Our solution has to be different: one based on engagement. While our posters call for elimination of terrorists, it is sad to note how easily each country forgets the obvious: terrorism is not an army or a state with a flag. We cannot eliminate it by killing those who believe in it. It is based on an ideology and that continues to live even in jail cells; it continues to breathe in torture chambers or death cells.
This hatred and insular worldview also characterises the popular narratives in Pakistan regarding Bangladesh.

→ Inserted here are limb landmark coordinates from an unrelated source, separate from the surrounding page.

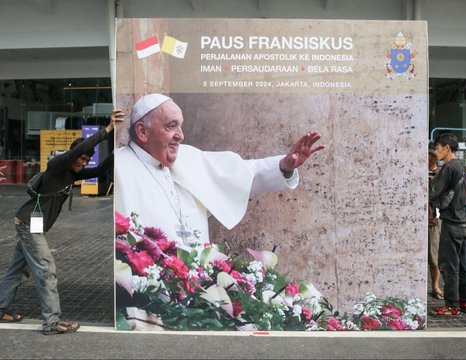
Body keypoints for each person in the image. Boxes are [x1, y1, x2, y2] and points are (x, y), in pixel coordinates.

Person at [115, 93, 324, 247]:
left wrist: (284, 166)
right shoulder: (119, 168)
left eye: (181, 126)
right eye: (171, 126)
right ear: (142, 131)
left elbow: (242, 173)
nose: (181, 135)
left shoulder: (187, 157)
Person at [0, 109, 124, 334]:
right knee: (46, 270)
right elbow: (79, 149)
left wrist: (116, 154)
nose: (83, 162)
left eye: (86, 159)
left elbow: (100, 170)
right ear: (73, 154)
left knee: (17, 271)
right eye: (81, 157)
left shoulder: (72, 174)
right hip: (29, 225)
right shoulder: (58, 166)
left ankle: (0, 309)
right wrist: (107, 129)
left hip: (28, 224)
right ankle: (51, 322)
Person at [429, 133, 466, 316]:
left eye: (438, 147)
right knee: (463, 265)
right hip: (465, 223)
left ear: (447, 148)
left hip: (452, 223)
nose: (436, 151)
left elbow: (432, 193)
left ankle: (451, 306)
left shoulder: (448, 167)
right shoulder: (462, 167)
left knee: (449, 266)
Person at [428, 141, 443, 300]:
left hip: (433, 220)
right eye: (429, 154)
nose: (430, 157)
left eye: (433, 154)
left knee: (434, 257)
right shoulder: (417, 169)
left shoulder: (440, 172)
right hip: (417, 219)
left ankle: (435, 286)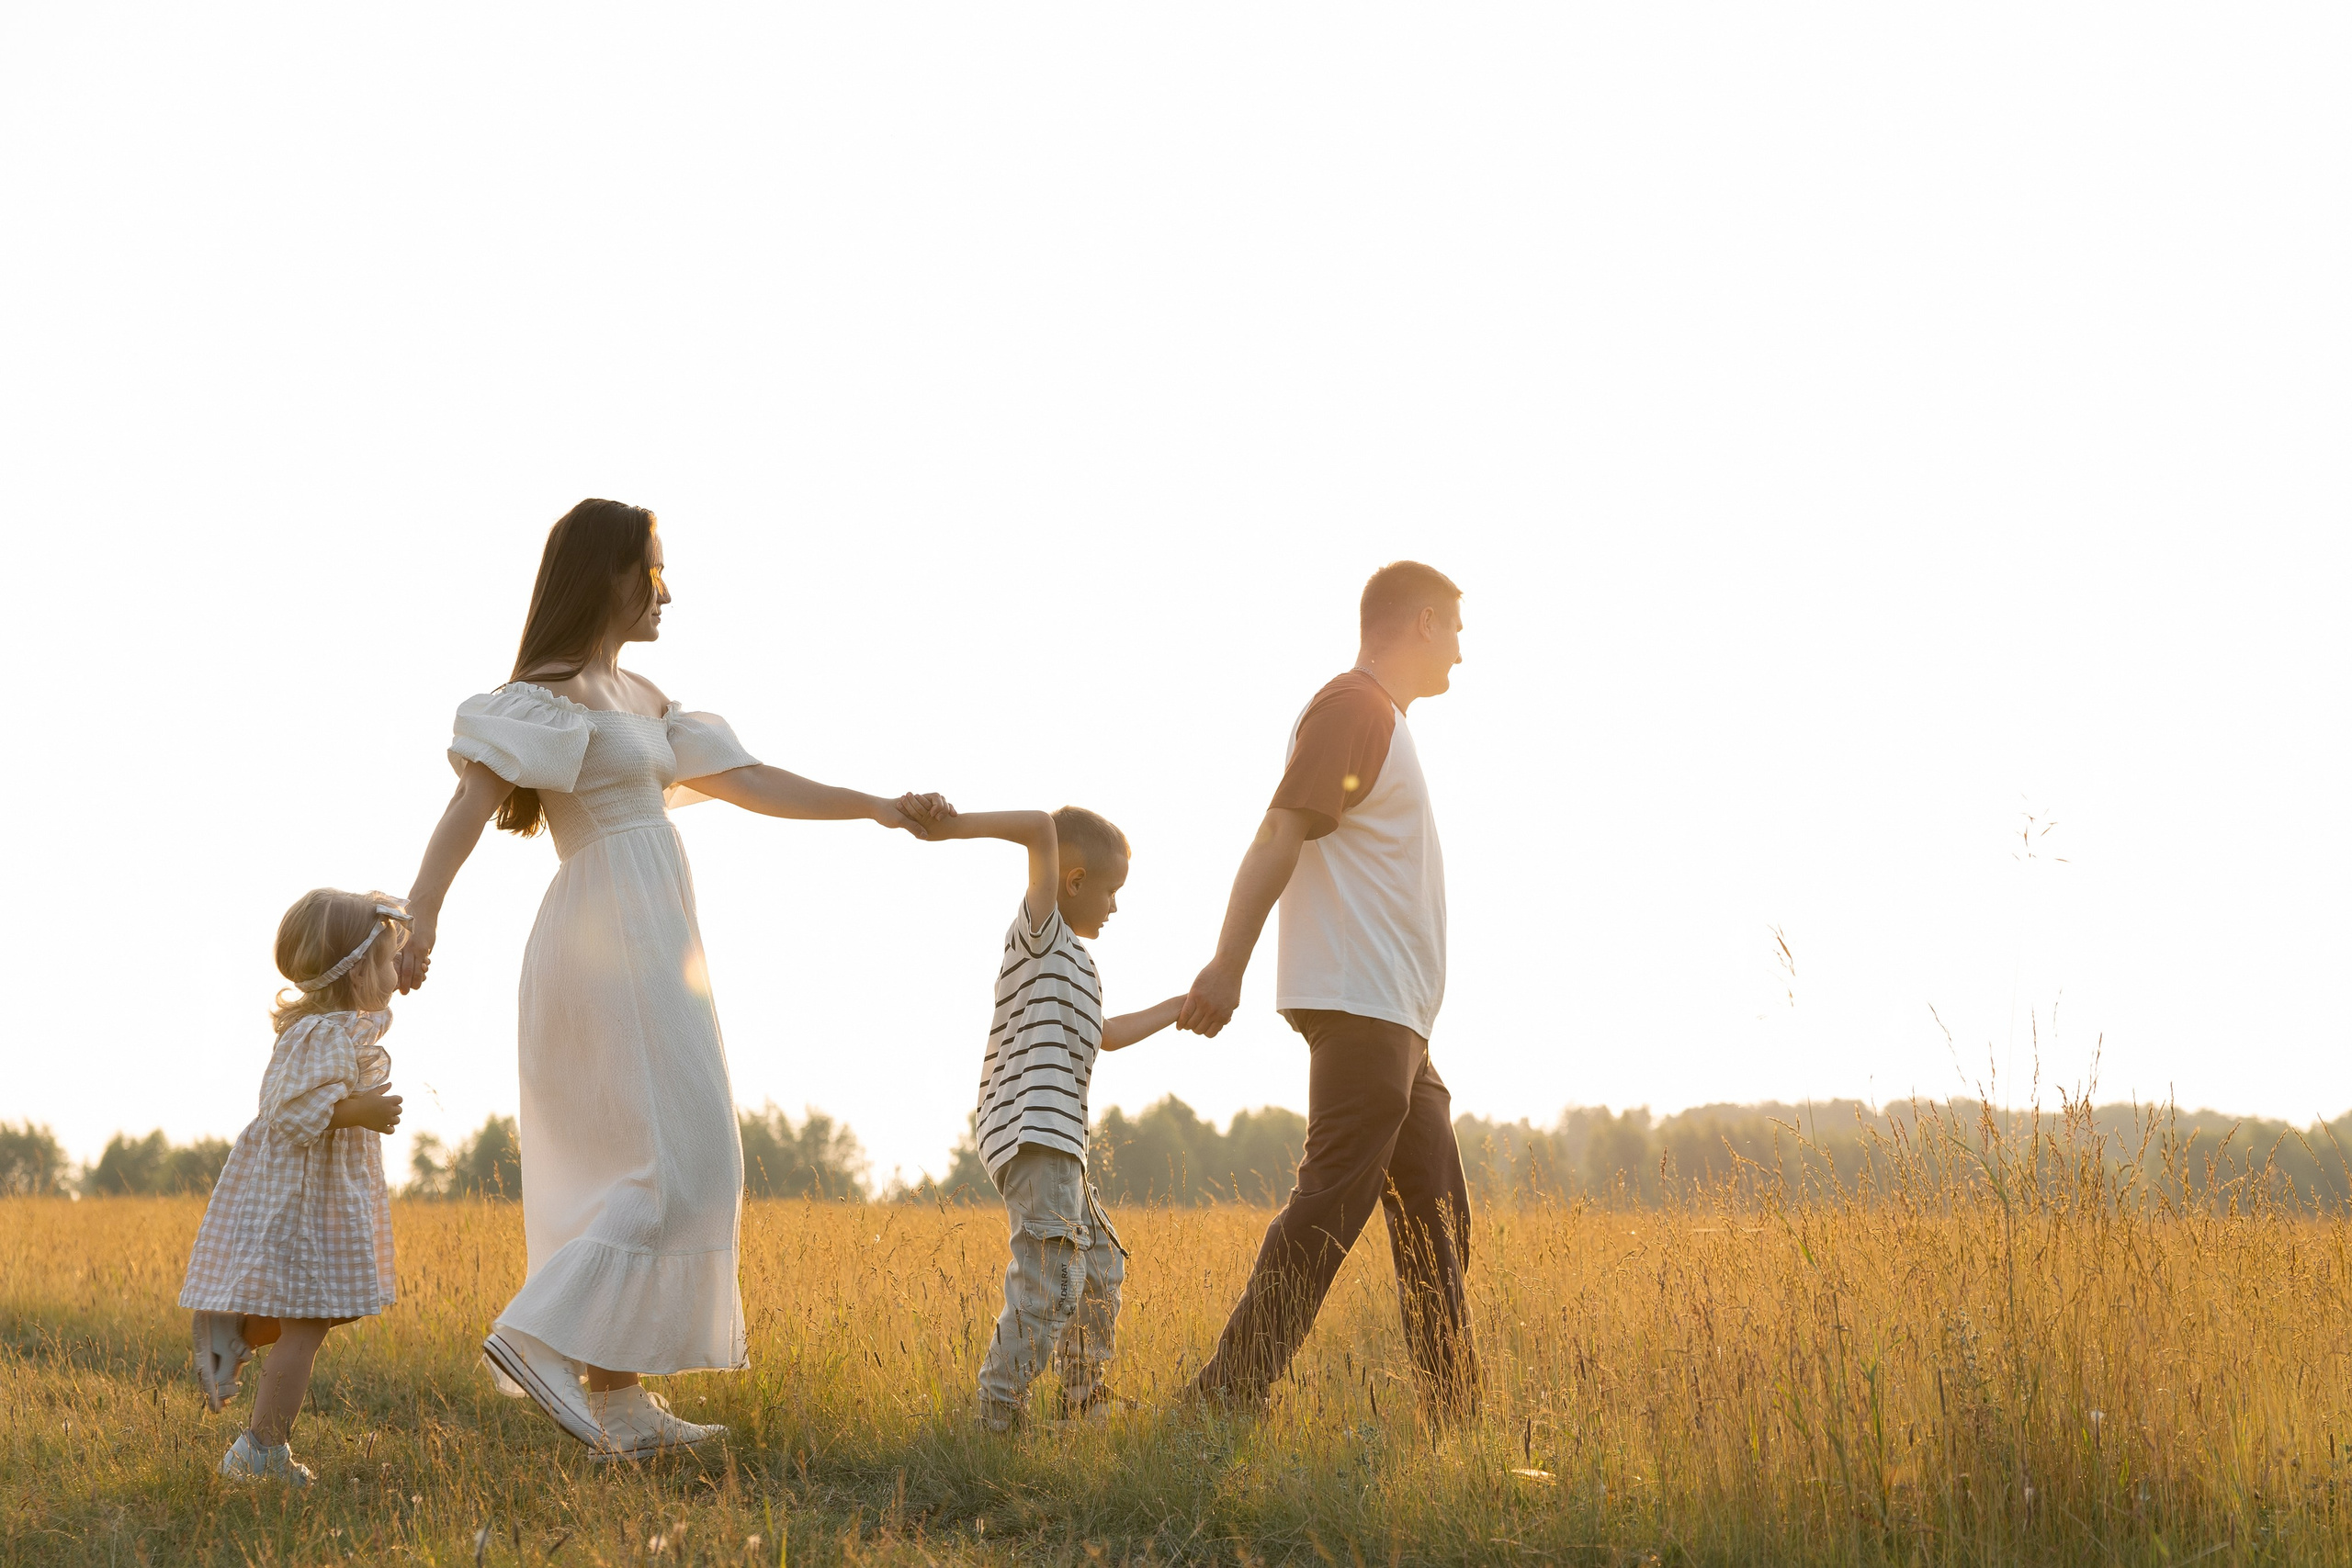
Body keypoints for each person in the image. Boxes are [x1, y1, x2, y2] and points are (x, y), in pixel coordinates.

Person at [399, 499, 928, 1461]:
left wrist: (879, 809)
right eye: (652, 569)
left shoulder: (641, 695)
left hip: (657, 938)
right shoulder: (542, 697)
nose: (666, 590)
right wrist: (421, 914)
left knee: (679, 1154)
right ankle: (535, 1336)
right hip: (601, 936)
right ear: (604, 574)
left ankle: (623, 1402)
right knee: (665, 1161)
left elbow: (755, 781)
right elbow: (469, 807)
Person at [1176, 560, 1477, 1419]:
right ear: (1421, 621)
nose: (1462, 651)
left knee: (1440, 1217)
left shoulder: (1386, 721)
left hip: (1398, 1019)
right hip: (1362, 1005)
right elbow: (1281, 830)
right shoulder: (1355, 707)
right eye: (1456, 628)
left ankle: (1454, 1419)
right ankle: (1220, 1400)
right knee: (1330, 1204)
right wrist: (1225, 965)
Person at [897, 796, 1183, 1431]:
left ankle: (1083, 1399)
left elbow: (1104, 1034)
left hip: (1064, 1147)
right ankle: (997, 1414)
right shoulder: (1040, 933)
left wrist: (1179, 1005)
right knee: (1052, 1281)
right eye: (1110, 891)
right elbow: (1039, 828)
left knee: (1102, 1263)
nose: (1115, 905)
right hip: (1035, 1134)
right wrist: (950, 828)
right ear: (1073, 882)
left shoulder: (1080, 964)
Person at [182, 887, 412, 1486]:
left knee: (330, 1309)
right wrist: (358, 1109)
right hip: (303, 1195)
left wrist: (410, 951)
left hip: (327, 1193)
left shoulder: (337, 1026)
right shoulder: (320, 1035)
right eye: (387, 960)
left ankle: (242, 1327)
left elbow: (388, 977)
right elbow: (287, 1106)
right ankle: (260, 1450)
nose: (394, 973)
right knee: (309, 1323)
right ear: (358, 969)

It is no secret that crimes of oppression were committed in our name leading up to and during 1971. Scholars question the extent to which successive governments in Bangladesh have estimated loss of life but that is an issue for Bangladesh to resolve. How does that take away from us our responsibility to feel ashamed at what happened? Granted there are many in Bangladesh with pure contempt for Pakistan — and that again does not make sense to me — but so be it. We must put our own house in order. Someone else’s hatred for us will end up consuming them — that is how jealousy and hatred works. The international community and public intellectuals within Bangladesh will question the injustices, if any, perpetrated through show-trials. But we must not avoid our own responsibility by pointing out the hollow stances that some in Bangladesh take. We must be better than that.
As we mourn Peshawar and the tens of thousands of lives we have lost, we must take a look in the mirror. Is it our frustration and anger at failure to protect our own that is generating the violence we continue to call for? If so, that is only human — but we must look beyond our immediate instincts. For Peshawar, for more than 50,000 Pakistanis who have perished. And for those whom we can still save.